** START DATA FOR THE TASK **

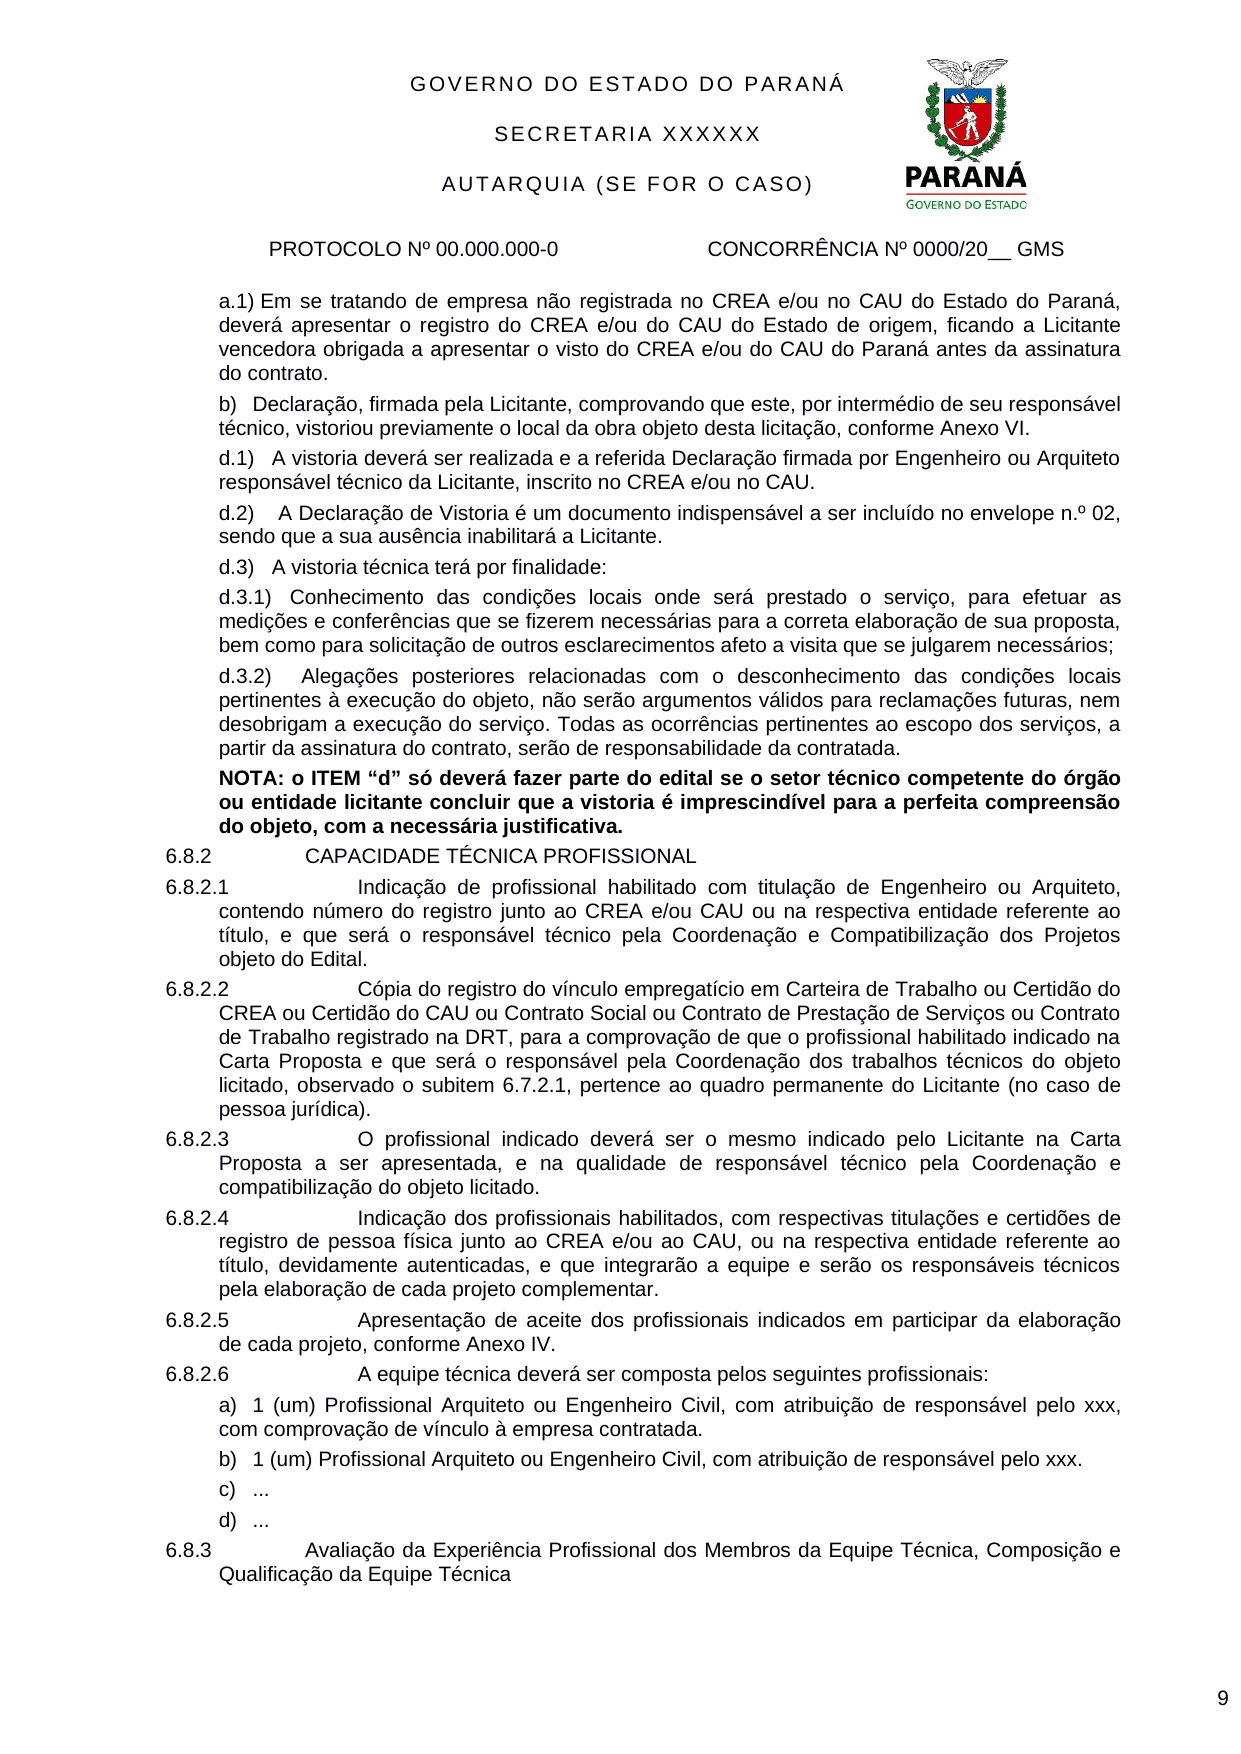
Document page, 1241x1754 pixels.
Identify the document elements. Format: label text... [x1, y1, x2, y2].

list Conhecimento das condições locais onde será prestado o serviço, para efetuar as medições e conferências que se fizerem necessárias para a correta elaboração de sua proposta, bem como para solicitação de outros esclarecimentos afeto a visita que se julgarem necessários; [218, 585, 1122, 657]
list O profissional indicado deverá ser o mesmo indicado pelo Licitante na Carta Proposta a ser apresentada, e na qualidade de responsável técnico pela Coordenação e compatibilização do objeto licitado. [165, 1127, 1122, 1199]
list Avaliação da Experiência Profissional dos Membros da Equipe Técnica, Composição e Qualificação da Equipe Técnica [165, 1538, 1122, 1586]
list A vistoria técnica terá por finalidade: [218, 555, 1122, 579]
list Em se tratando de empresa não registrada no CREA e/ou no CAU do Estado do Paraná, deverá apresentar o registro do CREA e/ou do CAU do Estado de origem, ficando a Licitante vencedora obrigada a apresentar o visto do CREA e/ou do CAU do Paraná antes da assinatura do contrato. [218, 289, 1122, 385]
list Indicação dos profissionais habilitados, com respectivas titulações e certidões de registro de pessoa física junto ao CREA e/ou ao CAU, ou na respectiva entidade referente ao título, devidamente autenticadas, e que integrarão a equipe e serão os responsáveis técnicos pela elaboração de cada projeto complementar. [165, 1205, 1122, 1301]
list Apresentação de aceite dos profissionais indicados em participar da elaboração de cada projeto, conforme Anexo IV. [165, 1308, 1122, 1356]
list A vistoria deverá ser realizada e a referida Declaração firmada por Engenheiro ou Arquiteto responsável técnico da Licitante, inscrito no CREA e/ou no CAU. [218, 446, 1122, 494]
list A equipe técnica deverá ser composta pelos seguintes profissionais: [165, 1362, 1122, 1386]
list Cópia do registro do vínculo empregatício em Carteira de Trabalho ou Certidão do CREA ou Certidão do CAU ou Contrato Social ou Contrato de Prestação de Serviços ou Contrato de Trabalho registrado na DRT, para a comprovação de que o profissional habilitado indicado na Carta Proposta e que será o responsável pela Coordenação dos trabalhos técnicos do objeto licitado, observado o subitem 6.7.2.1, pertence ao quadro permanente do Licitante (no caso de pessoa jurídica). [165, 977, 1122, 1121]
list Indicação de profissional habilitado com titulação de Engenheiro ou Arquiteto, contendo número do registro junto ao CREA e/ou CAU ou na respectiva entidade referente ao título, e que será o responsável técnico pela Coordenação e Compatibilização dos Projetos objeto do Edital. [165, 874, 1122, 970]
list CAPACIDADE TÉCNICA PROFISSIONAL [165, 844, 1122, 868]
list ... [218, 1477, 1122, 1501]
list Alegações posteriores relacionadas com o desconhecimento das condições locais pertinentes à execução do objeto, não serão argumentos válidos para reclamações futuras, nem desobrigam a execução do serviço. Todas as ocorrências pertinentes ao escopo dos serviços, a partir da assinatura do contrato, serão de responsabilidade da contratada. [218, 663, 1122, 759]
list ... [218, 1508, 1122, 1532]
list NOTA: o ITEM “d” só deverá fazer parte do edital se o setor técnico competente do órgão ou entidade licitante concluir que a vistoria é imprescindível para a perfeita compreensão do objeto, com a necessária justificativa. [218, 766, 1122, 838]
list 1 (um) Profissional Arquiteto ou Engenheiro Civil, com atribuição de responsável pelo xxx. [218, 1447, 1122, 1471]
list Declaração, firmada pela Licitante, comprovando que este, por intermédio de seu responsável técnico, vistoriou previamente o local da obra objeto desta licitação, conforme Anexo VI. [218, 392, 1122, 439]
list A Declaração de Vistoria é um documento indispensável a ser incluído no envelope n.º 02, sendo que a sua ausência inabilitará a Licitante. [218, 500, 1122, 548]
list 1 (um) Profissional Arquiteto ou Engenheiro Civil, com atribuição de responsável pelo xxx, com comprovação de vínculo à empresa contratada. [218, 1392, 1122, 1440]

** END DATA FOR THE TASK **

Collect each line of the records that contains the string "atribuição". Treat the match as case-sensitive.

list 1 (um) Profissional Arquiteto ou Engenheiro Civil, com atribuição de responsável pelo xxx. [218, 1447, 1122, 1471]
list 1 (um) Profissional Arquiteto ou Engenheiro Civil, com atribuição de responsável pelo xxx, com comprovação de vínculo à empresa contratada. [218, 1392, 1122, 1440]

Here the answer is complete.